Fine with me. I settled back in my seat, watching the town opening up for business. Moms and dads shivering in their late summer wear, adjusting to our mountain heights. Little kids racing ahead in T-shirts and shorts, ignoring the morning cold.
“Got some local news for you.”
“What’s that?” I asked.
“The Nettle family’s copy of Cal’s Last Will and Testament has been withdrawn. Darbie's version has been admitted to probate. Ruby Mae’s the executor.”
Maybe that was the unspoken agreement I had witnessed at the hospital. In a way, it healed the chasm between the two families. “Smart move. Ruby Mae can sell the property on her own terms, make sure the price is right for the kids. Don't know as her and Darbie will ever be friends, but they've got that common bond of Cal's new daughter. Ruby Mae won't let go of that.”

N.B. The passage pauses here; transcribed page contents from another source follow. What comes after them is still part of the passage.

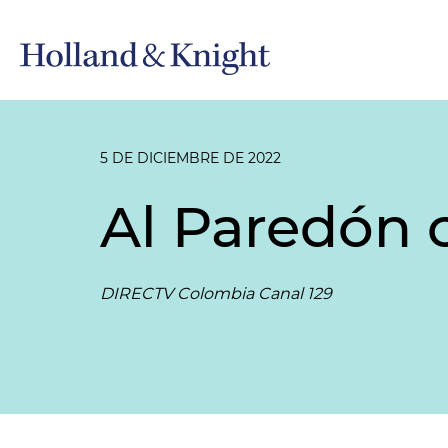
5 DE DICIEMBRE DE 2022
Al Paredón 
DIRECTV Colombia Canal 129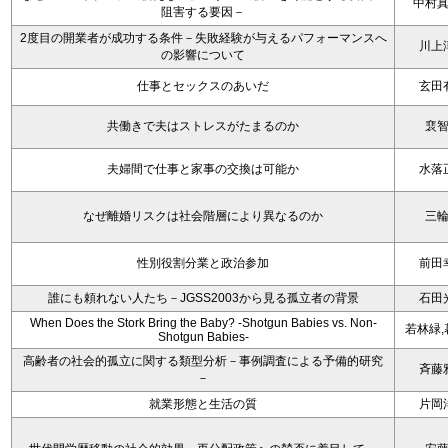
中村
阻害する要因－
2度目の開業者が成功する条件－失敗経験が与えるパフォーマンスへ
川上
の影響について
仕事とセックスのあいだ
玄田
共働きで夫はストレスがたまるのか
裵
夫婦間で仕事と家事の交換は可能か
水落
なぜ離婚リスクは社会階層により異なるのか
三
性別役割分業と政治参加
前田
誰にも頼れない人たち－JGSS2003から見る孤立者の背景
石田
When Does the Stork Bring the Baby? -Shotgun Babies vs. Non-
若林緑,
Shotgun Babies-
高齢者の社会的孤立に関する類型分析－事例調査による予備的研究
斉藤
－
就業形態と生活の質
片岡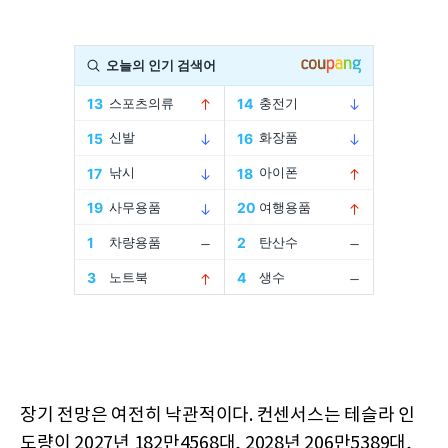
장기 전망은 여전히 낙관적이다. 컨센서스는 테슬라 인
도량이 2027년 182만4568대, 2028년 206만5389대,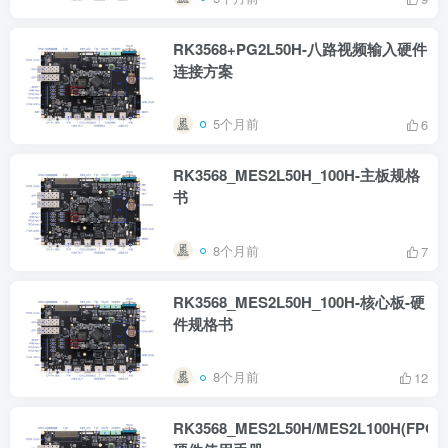
RK3568+PG2L50H-八路视频输入硬件
连接方案
5个月前
6
RK3568_MES2L50H_100H-主板规格
书
8个月前
7
RK3568_MES2L50H_100H-核心板-硬
件规格书
8个月前
12
RK3568_MES2L50H/MES2L100H(FPG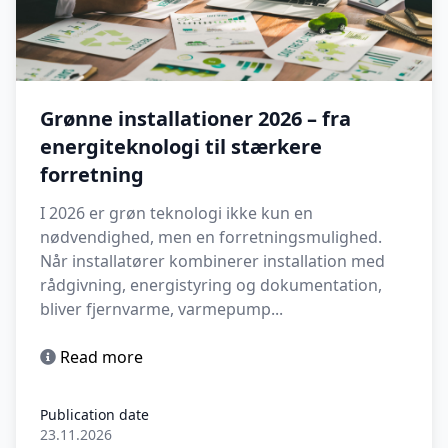
Grønne installationer 2026 – fra
energiteknologi til stærkere
forretning
I 2026 er grøn teknologi ikke kun en
nødvendighed, men en forretningsmulighed.
Når installatører kombinerer installation med
rådgivning, energistyring og dokumentation,
bliver fjernvarme, varmepump...
Read more
Publication date
23.11.2026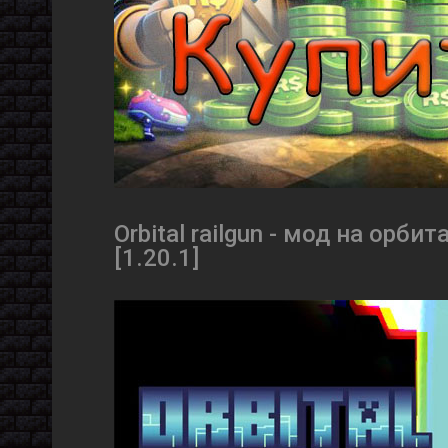
Orbital railgun - мод на ор
[1.20.1]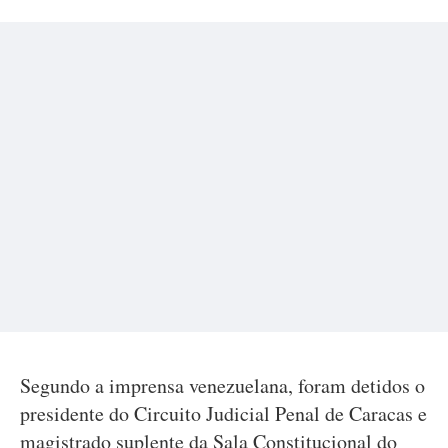
Segundo a imprensa venezuelana, foram detidos o
presidente do Circuito Judicial Penal de Caracas e
magistrado suplente da Sala Constitucional do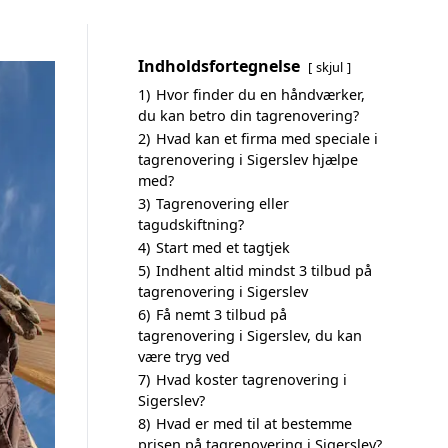
Indholdsfortegnelse
skjul
1)
Hvor finder du en håndværker,
du kan betro din tagrenovering?
2)
Hvad kan et firma med speciale i
tagrenovering i Sigerslev hjælpe
med?
3)
Tagrenovering eller
tagudskiftning?
4)
Start med et tagtjek
5)
Indhent altid mindst 3 tilbud på
tagrenovering i Sigerslev
6)
Få nemt 3 tilbud på
tagrenovering i Sigerslev, du kan
være tryg ved
7)
Hvad koster tagrenovering i
Sigerslev?
8)
Hvad er med til at bestemme
prisen på tagrenovering i Sigerslev?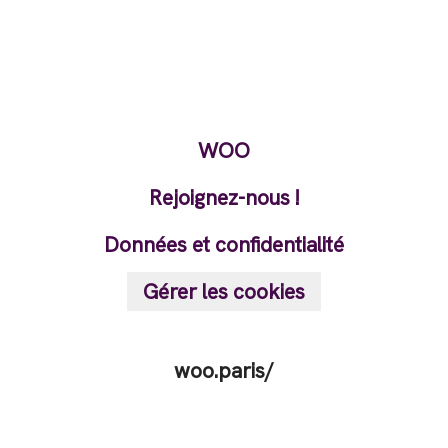
WOO
Rejoignez-nous !
Données et confidentialité
Gérer les cookies
woo.paris/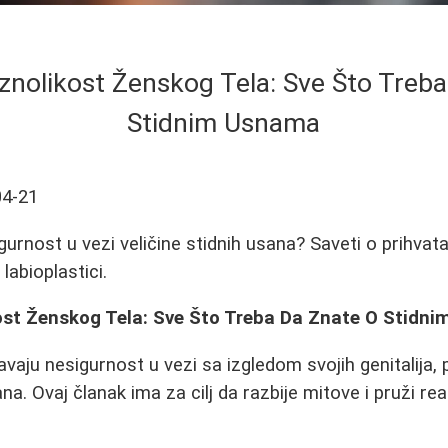
znolikost Ženskog Tela: Sve Što Treb
Stidnim Usnama
04-21
gurnost u vezi veličine stidnih usana? Saveti o prihvat
labioplastici.
ost Ženskog Tela: Sve Što Treba Da Znate O Stidn
vaju nesigurnost u vezi sa izgledom svojih genitalija,
sana. Ovaj članak ima za cilj da razbije mitove i pruži r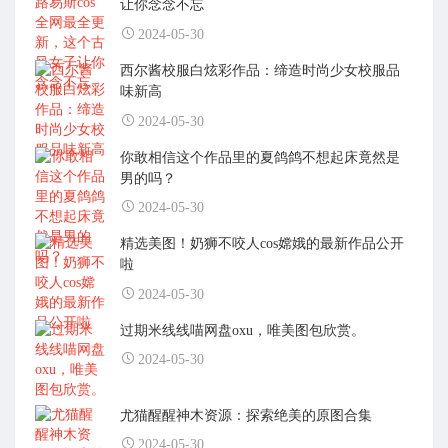
让你念念不忘
2024-05-30
西尔酱校服白炫彩作品：缔造时尚少女校服品
味新高
2024-05-30
你敢相信这个作品里的夏鸽鸽不想起床竟然是
男的吗？
2024-05-30
精选美图！奶狮不咬人cos嫦娥的最新作品公开
啦
2024-05-30
过期米线线喵网盘oxu，唯美图包欣赏。
2024-05-30
尤猫醒醒神木资源：探索绝美的原图合集
2024-05-30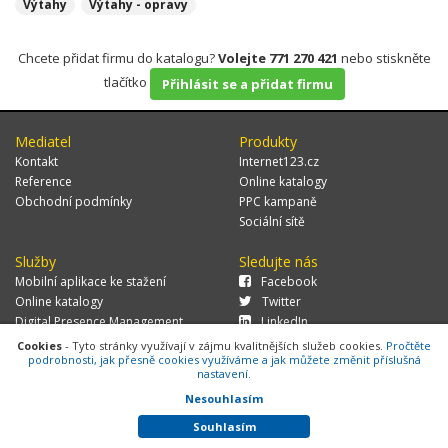
Výtahy
Výtahy - opravy
Chcete přidat firmu do katalogu?
Volejte 771 270 421
nebo stiskněte
tlačítko
Přihlásit se a přidat firmu
Mediatel
Produkty
Kontakt
Internet123.cz
Reference
Online katalogy
Obchodní podmínky
PPC kampaně
Sociální sítě
Služby
Sledujte nás
Mobilní aplikace ke stažení
Facebook
Online katalogy
Twitter
Digital Presence Management
LinkedIn
Více zákazníků
Cookies
- Tyto stránky využívají v zájmu kvalitnějších služeb cookies.
Pročtěte
podrobnosti, jak přesně cookies využíváme a jak můžete změnit příslušná
nastavení.
Nesouhlasím
© 2026 MEDIATEL CZ, s.r.o.,
Za Potokem 46/4, 106 00 Praha 10, tel.:
+420 771 270 421, verze 1.29.0.143,
Cookies
Souhlasím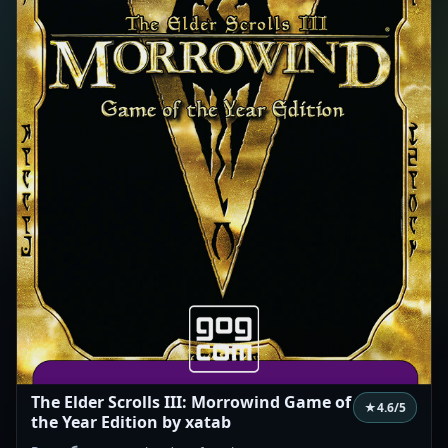
The Elder Scrolls III: Morrowind Game of
★
4.6
/5
the Year Edition by xatab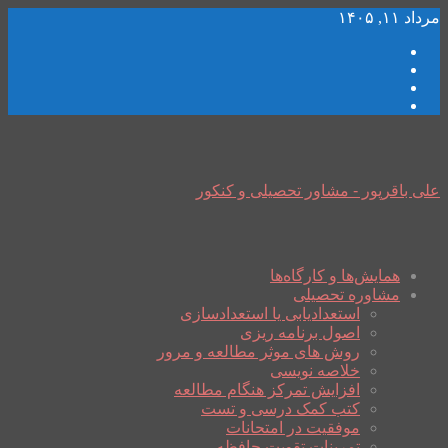
مرداد ۱۱, ۱۴۰۵
علی باقرپور - مشاور تحصیلی و کنکور
همایش‌ها و کارگاه‌ها
مشاوره تحصیلی
استعدادیابی یا استعدادسازی
اصول برنامه ریزی
روش های موثر مطالعه و مرور
خلاصه نویسی
افزایش تمرکز هنگام مطالعه
کتب کمک درسی و تست
موفقیت در امتحانات
تمرینات تقویت حافظه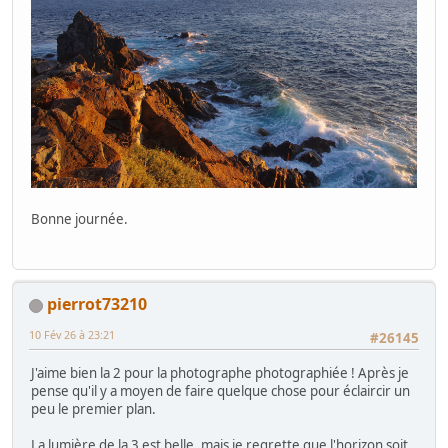
Bonne journée.
pierrot73210
10 Fév 26 à 23:21
#26145
J'aime bien la 2 pour la photographe photographiée ! Après je
pense qu'il y a moyen de faire quelque chose pour éclaircir un
peu le premier plan.
La lumière de la 3 est belle, mais je regrette que l'horizon soit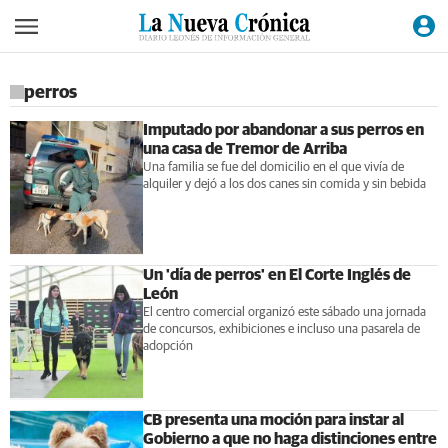
perros
Imputado por abandonar a sus perros en
una casa de Tremor de Arriba
Una familia se fue del domicilio en el que vivía de
alquiler y dejó a los dos canes sin comida y sin bebida
Un 'día de perros' en El Corte Inglés de
León
El centro comercial organizó este sábado una jornada
de concursos, exhibiciones e incluso una pasarela de
adopción
CB presenta una moción para instar al
Gobierno a que no haga distinciones entre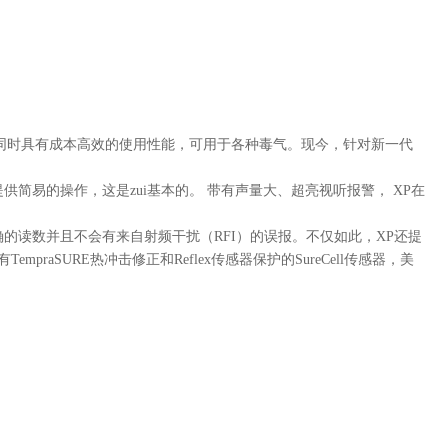
同时具有成本高效的使用性能，可用于各种毒气。现今，针对新一代
供简易的操作，这是zui基本的。 带有声量大、超亮视听报警，
XP
在
确的读数并且不会有来自射频干扰
（RFI）
的误报。不仅如此，
XP
还提
有
TempraSURE
热冲击修正和
Reflex
传感器保护的
SureCell
传感器，美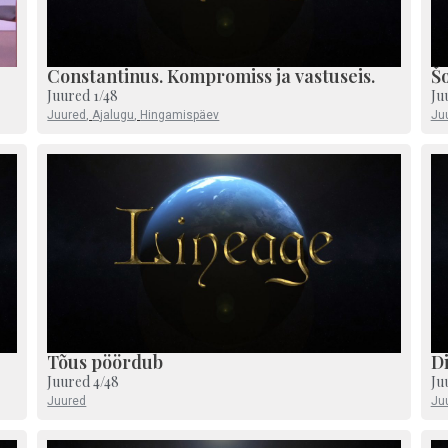
Constantinus. Kompromiss ja vastuseis.
Š
Juured 1/48
Ju
Juured
,
Ajalugu
,
Hingamispäev
Ju
Tõus pöördub
D
Juured 4/48
Ju
Juured
Ju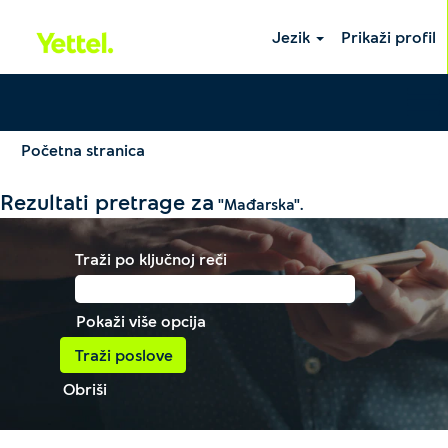
Jezik
Prikaži profil
Početna stranica
Rezultati pretrage za
"Mađarska".
Traži po ključnoj reči
Pokaži više opcija
Obriši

A car raced up the street, about ten miles over the speed limit. It would be gone before we could pull out, and Shepherd let it pass. “Cal knew he was dying. Wonder if he hoped that healing between the two women would happen?”
“Could be,” I said, “but I doubt he knew the baby would be born in the judge's chamber. And Cal didn't have to die like he did.”
Shepherd didn’t seem to be in a hurry to move on, so I reviewed the progress, such as it was, in the murder investigation. “I could visit the snitch Sally Ann again, but since Janny moved back home, not much is new there. I've re-interviewed all of Darbie's neighbors, but they didn't see or hear anything other than visits by Howard and Cal, and of course, Otis snooping around.”
“Think he was your mystery caller the other night?”